(Beginning of SOURCE INFORMATION)

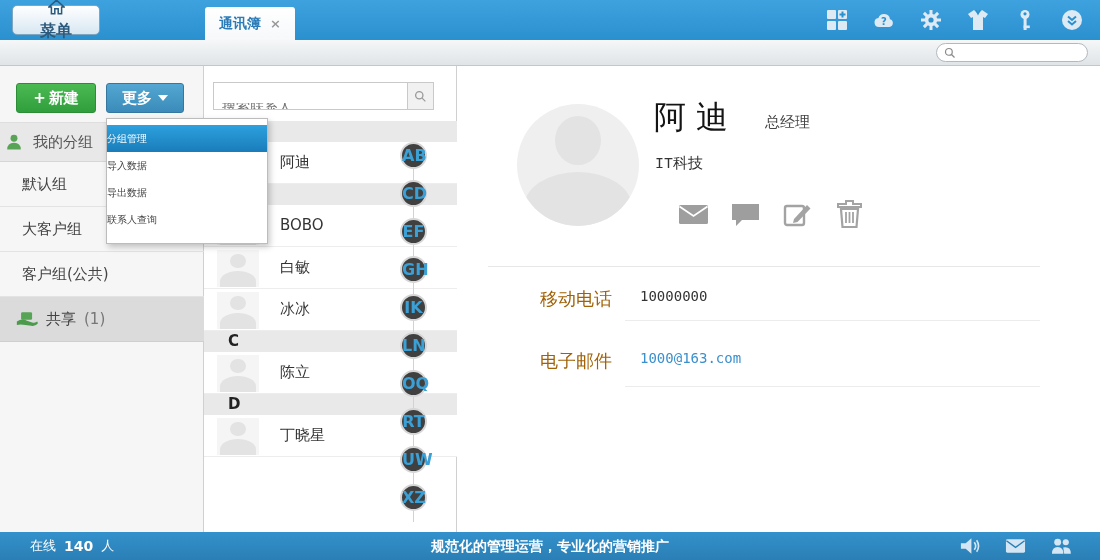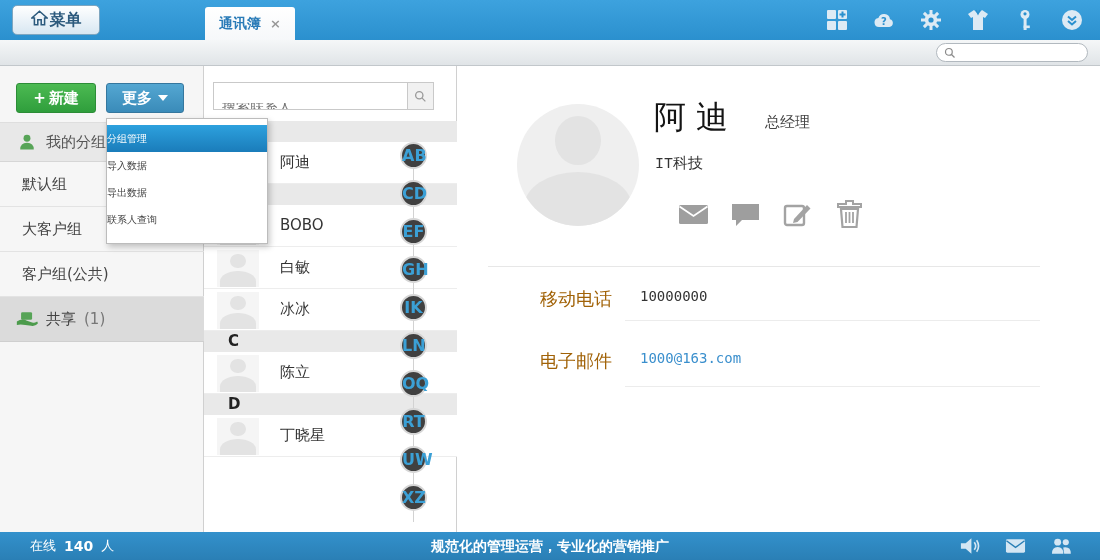--- a/index.html
+++ b/index.html
@@ -5,21 +5,21 @@
   html,body{margin:0;padding:0;}
   body{width:1100px;height:560px;position:relative;overflow:hidden;background:#fff;
        font-family:"DejaVu Sans","Liberation Sans",sans-serif;}
   *{box-sizing:border-box;}
 
   
   .topbar{position:absolute;left:0;top:0;width:1100px;height:40px;
           background:linear-gradient(#3da2de,#2b90ce);}
   .menu-btn{position:absolute;left:12px;top:5px;width:88px;height:30px;border:1px solid #7ea6c0;
             border-radius:5px;background:linear-gradient(#ffffff,#d8e7f2);color:#2c5a7d;
-            font-size:16px;font-weight:bold;display:flex;align-items:center;justify-content:center;gap:2px;cursor:pointer;}
+            font-size:16px;font-weight:bold;display:flex;align-items:center;justify-content:center;gap:2px;cursor:pointer;flex-direction:column;}
   .tab{position:absolute;top:7px;height:33px;border-radius:3px 3px 0 0;display:flex;
        align-items:center;justify-content:center;font-size:14px;cursor:pointer;}
   .tab-inactive{left:113px;width:84px;background:linear-gradient(#f0f0f0,#d3d7da);
                 color:#333;border:1px solid #bfc3c6;border-bottom:none;}
   .tab-active{left:205px;width:90px;background:linear-gradient(#ffffff,#f6f8fa);color:#2b7cb8;font-weight:bold;}
   .tab-close{margin-left:9px;color:#999;font-weight:bold;font-size:13px;cursor:pointer;}
   .topbar-icons{position:absolute;right:16px;top:8px;display:flex;gap:23px;align-items:center;}
   .tb-ic{width:24px;height:24px;cursor:pointer;}
 
   
@@ -33,21 +33,21 @@
   .sidebar{position:absolute;left:0;top:66px;width:204px;height:466px;background:#f6f6f6;border-right:1px solid #d0d0d0;}
   .btn-new{position:absolute;left:16px;top:17px;width:80px;height:30px;border:1px solid #2c8d37;border-radius:3px;
            background:linear-gradient(#4cba52,#2f9e3c);color:#fff;font-weight:bold;font-size:15px;
            display:flex;align-items:center;justify-content:center;gap:3px;cursor:pointer;}
   .btn-more{position:absolute;left:106px;top:17px;width:78px;height:30px;border:1px solid #35779e;border-radius:3px;
             background:linear-gradient(#54a7d2,#3a8bb9);color:#fff;font-weight:bold;font-size:15px;
             display:flex;align-items:center;justify-content:center;gap:6px;cursor:pointer;}
   .caret-down{width:0;height:0;border-left:5px solid transparent;border-right:5px solid transparent;border-top:6px solid #fff;}
   .group-header{position:absolute;left:0;top:56px;width:204px;height:40px;background:#e8e8e8;
                 border-top:1px solid #dedede;border-bottom:1px solid #d6d6d6;display:flex;align-items:center;
-                color:#555;font-size:15px;gap:10px;padding-left:18px;cursor:pointer;}
+                color:#555;font-size:15px;gap:10px;padding-left:5px;cursor:pointer;}
   .group-row{position:absolute;left:0;width:204px;height:45px;border-bottom:1px solid #e3e3e3;line-height:44px;
              padding-left:22px;font-size:15px;color:#444;cursor:pointer;}
   .group-shared{position:absolute;left:0;top:231px;width:204px;height:45px;background:#dbdbdb;border-bottom:1px solid #cfcfcf;
                 display:flex;align-items:center;font-size:15px;color:#444;gap:8px;padding-left:16px;cursor:pointer;}
   .shared-count{color:#777;}
 
   
   .dropdown{position:absolute;left:106px;top:118px;width:162px;background:#fff;border:1px solid #bcbcbc;
             box-shadow:2px 3px 6px rgba(0,0,0,.22);z-index:60;padding:6px 0 10px 0;}
   .dd-item{height:27px;line-height:27px;text-align:left;font-size:10px;color:#444;cursor:pointer;}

(End of SOURCE INFORMATION)

**WORK TO BE COMPLETED:**
Scan the listing above, and wherever a line holds the word "shared", copy it.

**EXERCISE SOLUTION:**
   .group-shared{position:absolute;left:0;top:231px;width:204px;height:45px;background:#dbdbdb;border-bottom:1px solid #cfcfcf;
   .shared-count{color:#777;}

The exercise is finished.